▶ **Task goal**: Report every line of the material that contains the string "ansvarig".
--- START ---
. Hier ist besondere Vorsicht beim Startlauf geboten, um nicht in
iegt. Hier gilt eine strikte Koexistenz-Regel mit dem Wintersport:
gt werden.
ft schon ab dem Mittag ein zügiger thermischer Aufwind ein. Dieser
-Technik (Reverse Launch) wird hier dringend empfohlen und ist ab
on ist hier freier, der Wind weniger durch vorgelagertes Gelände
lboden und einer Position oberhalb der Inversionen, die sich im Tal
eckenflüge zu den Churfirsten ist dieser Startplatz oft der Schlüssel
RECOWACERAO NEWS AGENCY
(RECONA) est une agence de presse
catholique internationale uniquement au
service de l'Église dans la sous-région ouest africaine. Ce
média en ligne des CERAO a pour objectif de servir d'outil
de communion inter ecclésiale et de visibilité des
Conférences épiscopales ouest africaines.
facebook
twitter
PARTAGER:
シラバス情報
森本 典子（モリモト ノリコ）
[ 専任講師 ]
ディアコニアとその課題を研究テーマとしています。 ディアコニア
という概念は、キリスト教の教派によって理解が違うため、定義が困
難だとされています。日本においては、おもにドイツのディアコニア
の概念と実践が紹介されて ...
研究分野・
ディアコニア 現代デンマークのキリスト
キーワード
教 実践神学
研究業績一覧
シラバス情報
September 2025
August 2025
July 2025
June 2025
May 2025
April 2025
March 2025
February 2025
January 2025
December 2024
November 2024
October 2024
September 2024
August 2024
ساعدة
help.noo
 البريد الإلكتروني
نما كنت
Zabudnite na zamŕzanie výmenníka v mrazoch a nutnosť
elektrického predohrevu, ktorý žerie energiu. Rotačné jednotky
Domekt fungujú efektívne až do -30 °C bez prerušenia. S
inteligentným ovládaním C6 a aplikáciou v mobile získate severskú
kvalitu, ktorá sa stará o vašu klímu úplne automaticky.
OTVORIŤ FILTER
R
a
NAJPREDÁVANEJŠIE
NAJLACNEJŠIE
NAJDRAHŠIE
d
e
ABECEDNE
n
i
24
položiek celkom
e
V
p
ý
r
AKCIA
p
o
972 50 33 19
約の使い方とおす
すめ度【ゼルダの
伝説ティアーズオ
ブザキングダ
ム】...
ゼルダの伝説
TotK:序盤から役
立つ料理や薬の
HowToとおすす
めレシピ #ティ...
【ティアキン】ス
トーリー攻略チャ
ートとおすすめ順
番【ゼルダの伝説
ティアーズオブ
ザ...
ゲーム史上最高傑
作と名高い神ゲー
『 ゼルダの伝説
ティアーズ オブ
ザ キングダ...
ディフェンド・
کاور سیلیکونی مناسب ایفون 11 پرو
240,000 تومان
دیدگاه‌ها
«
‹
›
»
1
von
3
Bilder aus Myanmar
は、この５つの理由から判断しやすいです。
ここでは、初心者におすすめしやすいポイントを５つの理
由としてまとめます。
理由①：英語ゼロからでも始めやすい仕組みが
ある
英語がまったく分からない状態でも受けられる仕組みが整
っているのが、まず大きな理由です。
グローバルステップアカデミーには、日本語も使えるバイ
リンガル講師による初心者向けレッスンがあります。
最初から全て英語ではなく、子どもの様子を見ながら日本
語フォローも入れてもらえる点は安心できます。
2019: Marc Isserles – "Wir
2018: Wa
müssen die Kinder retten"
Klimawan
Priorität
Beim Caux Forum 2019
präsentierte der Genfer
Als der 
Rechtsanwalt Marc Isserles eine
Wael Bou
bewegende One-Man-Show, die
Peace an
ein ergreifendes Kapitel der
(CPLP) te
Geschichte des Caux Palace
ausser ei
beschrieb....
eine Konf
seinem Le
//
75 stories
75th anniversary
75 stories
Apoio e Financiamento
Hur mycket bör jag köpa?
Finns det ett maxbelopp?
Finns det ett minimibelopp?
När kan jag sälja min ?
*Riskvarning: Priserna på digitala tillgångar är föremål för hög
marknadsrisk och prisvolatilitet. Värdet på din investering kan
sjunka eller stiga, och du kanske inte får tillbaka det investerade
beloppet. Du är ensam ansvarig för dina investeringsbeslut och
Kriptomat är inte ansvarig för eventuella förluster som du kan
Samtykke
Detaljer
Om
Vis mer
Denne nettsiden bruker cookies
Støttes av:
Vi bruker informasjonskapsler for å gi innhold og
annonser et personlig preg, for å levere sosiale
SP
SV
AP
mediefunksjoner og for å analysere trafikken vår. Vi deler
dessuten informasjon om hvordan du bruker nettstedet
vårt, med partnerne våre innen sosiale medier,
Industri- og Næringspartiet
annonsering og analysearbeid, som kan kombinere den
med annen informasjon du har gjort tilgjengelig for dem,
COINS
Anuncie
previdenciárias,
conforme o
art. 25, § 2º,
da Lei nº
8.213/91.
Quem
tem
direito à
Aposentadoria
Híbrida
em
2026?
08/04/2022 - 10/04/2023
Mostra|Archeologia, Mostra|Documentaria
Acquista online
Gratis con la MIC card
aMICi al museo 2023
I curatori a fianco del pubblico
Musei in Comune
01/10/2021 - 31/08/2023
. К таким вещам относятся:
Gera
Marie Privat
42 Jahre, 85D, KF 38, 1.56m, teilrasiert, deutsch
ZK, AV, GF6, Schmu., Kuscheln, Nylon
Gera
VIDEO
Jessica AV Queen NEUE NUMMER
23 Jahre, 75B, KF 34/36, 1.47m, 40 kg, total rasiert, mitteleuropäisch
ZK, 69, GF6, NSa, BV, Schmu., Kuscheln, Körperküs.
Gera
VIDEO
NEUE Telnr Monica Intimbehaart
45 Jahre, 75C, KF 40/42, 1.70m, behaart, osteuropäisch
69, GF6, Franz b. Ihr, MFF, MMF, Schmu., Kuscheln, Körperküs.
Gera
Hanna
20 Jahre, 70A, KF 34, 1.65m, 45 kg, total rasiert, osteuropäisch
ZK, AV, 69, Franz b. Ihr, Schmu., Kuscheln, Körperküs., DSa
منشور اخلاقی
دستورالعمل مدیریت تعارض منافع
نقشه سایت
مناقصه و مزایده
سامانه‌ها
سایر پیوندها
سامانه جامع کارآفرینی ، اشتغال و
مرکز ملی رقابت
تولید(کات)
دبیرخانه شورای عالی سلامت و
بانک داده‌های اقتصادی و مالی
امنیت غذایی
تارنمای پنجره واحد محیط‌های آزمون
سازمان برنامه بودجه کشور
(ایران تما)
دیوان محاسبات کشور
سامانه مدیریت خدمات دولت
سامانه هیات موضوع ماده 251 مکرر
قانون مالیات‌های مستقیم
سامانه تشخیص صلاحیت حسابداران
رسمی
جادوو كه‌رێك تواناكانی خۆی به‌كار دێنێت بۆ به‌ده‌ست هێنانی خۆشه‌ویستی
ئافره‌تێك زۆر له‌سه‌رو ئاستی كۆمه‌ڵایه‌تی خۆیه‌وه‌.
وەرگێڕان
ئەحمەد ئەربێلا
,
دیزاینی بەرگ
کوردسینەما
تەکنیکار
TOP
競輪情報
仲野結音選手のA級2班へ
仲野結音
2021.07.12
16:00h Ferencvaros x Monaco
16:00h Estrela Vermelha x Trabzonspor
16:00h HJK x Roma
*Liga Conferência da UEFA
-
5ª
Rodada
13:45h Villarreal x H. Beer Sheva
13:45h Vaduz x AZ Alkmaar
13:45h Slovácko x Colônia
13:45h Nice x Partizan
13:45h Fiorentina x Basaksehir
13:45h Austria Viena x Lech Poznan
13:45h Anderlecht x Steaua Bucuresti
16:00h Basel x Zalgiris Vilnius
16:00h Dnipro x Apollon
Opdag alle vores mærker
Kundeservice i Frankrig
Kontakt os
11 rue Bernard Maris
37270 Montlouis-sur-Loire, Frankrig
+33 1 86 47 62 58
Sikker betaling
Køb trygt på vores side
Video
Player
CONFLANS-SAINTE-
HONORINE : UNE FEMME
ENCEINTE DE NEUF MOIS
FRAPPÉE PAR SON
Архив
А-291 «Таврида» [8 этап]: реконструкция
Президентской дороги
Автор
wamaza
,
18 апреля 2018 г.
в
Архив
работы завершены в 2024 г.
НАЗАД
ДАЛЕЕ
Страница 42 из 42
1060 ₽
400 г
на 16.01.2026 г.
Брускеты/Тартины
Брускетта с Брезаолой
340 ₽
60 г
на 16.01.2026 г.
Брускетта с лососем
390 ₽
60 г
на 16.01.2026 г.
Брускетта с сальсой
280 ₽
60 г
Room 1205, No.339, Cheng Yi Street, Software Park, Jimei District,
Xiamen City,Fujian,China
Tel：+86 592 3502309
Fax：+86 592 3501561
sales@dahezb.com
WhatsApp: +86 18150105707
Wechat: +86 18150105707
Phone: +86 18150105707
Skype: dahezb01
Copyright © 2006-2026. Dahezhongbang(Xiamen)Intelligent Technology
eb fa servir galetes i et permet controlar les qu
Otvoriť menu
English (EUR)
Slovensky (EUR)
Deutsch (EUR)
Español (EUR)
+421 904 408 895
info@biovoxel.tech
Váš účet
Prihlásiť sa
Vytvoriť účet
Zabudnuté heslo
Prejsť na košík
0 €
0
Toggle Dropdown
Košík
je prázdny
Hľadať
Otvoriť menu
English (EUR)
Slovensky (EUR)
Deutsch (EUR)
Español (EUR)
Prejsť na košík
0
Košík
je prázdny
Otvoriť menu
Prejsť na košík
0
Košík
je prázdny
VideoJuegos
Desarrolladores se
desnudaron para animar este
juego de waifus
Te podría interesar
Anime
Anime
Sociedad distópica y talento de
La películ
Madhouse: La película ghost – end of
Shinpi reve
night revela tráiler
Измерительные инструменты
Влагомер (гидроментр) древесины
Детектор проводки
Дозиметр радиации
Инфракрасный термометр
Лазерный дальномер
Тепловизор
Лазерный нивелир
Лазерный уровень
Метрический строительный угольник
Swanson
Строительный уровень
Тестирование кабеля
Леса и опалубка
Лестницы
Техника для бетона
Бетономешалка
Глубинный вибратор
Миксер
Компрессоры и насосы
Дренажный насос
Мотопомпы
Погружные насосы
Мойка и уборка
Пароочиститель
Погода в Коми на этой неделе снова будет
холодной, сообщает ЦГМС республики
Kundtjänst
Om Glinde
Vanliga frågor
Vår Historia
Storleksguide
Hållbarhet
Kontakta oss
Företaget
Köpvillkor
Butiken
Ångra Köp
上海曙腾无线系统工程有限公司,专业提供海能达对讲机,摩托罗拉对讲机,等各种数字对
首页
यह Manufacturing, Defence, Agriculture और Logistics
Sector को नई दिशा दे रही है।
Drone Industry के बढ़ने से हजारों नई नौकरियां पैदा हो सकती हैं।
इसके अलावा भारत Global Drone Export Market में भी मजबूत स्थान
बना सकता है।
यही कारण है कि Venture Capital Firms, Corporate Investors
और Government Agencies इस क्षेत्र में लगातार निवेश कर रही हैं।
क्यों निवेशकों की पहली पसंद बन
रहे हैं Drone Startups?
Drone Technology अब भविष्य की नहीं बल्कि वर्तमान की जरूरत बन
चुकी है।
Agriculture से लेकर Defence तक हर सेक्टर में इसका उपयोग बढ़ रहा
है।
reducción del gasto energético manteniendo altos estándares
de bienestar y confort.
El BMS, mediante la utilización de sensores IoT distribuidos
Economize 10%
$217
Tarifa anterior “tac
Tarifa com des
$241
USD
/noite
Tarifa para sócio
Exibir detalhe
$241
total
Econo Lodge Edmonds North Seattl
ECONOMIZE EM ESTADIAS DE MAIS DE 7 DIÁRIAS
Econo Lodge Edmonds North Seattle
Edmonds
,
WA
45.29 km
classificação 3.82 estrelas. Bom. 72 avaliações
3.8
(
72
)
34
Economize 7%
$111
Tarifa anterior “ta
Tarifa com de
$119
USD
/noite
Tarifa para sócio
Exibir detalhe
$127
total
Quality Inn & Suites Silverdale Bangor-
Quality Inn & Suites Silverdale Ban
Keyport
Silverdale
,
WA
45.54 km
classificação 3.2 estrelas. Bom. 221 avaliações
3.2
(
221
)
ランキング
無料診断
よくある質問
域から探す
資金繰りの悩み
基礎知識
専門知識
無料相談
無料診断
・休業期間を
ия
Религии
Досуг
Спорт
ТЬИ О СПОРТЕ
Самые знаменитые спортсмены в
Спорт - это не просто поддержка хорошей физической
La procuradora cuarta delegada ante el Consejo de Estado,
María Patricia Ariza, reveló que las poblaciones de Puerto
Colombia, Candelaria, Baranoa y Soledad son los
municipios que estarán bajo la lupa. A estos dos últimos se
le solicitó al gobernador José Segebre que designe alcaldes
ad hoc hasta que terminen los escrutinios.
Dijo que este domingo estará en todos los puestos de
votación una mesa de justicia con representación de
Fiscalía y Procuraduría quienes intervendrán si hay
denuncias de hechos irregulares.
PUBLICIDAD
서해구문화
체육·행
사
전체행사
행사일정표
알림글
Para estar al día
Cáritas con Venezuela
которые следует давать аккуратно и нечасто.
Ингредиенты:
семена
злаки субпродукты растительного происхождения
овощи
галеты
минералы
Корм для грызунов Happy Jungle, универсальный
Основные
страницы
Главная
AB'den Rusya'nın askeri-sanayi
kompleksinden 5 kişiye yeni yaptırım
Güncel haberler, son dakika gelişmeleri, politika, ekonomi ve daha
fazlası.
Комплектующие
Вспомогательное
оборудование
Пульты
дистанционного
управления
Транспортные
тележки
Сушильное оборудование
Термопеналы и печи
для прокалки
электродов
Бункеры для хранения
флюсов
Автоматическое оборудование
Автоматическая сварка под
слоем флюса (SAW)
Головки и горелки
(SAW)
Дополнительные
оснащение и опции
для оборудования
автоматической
--- END ---
▶ **Answer to this task**:
beloppet. Du är ensam ansvarig för dina investeringsbeslut och
Kriptomat är inte ansvarig för eventuella förluster som du kan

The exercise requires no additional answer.